Saturday, January 3, 2009

How to tell if you are a daydreamer

If you think you may be one - you probably are. But just for fun, I'll post a list so you can check off and see whether or not you might qualify as a daydreamer. Unlike many such checklists, it is a good thing if you score high. Unless you are one of those people who prizes conformity and convention. But you probably wouldn't be reading this blog if you were. Here's the checklist:
In school, have you:
1. Ever forgotten about the math problems because you were trying to copy the drawing of a clown on the worksheet?
2. Lost the class discussion because you were reading something more interesting?
3. Looked at all the blank pages in your textbooks and wished you could fill them up?
4. Watched the birds out the classroom window and wished you could join them in flying away?
5. Written your own poem instead of reading the one the class was studying?
At work, do you:
6. Avoid boring jobs you would have to sit in a cubicle to do?
7. Choose work you can do with your hands that leaves a large part of your mind free to think your own thoughts?
8. Doodle all over your desk blotter?
9. Create fantastic scenes in your mind during a boring meeting?
10. Get fired because you were staring off into space or talking too much?
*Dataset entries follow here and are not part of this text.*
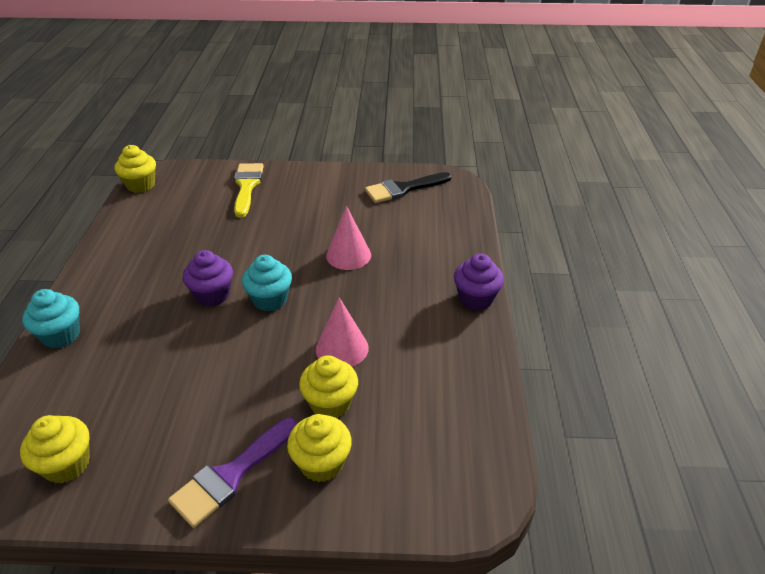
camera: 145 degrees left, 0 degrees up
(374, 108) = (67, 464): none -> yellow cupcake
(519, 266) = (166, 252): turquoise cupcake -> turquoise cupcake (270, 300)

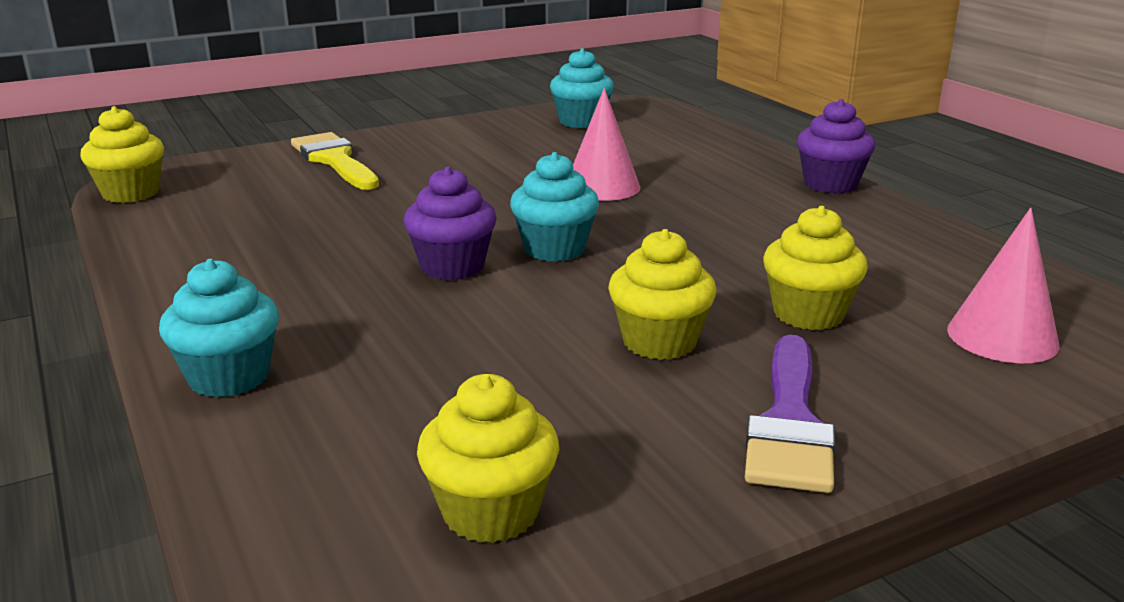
camera: 30 degrees left, 15 degrees down
(321, 463) = (893, 368): yellow cupcake -> yellow cupcake (659, 342)
(342, 348) = (736, 264): pink cone -> pink cone (1002, 337)
(403, 189) = (581, 121): black brush -> turquoise cupcake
If you've checked more than a few of these, you are probably one of us.

The trick is to recognize who you are and have always been - a daydreamer - and then find ways to be who you are that won't get you fired or thrown out of school. Try to find creative ways to get school credits, for example, by taking tests instead of having to sit through the classes. That's assuming you have studied on your own. Choose jobs that have you doing what you would choose to do if no one were making you do anything. If you haven't had training in writing, art, music, or whatever your passion is, get some. Try to become a real professional daydreamer and get paid for your writing, art, music. Don't try to be what someone else thinks you should be if it sounds like screaming boredom. You won't be good at it and eventually you will get fired or quit. If you can't get a job in your chosen field, choose something like cooking or driving or painting houses that allows the creative side of your brain to operate while the practical side is doing the work.

Daydreamers jealously guard their thoughts, and really hate it when they are interrupted. Better to be a skilled craftsman and work alone than be in an office where anyone can hold your brain hostage at a moment's notice.

Look at who you have been all your life. Then be that person, unashamedly. Daydreamers seldom hurt anyone else. Just watch out that others do not squash you.

Have a great, creative, dreamy New Year!

2 comments:

Dan said...

Powerful post Becca, I like it a lot.

The part that struck me most is:

"Look at who you have been all your life. Then be that person, unashamedly."

It's the only way to be happy and at peace with yourself and who you are, rather than trying to fit with someone else ideas of who you should be...

Happy Dreamy New Year to you too...

Dan

Becca Allison said...

Thanks, Dan!
Now if we could just get that message to kids before they have to go through all the painful crap society sometimes lays on them. Not to mention the hopeless boredom of some schools. Or maybe we just all have to go through it to value the better stuff?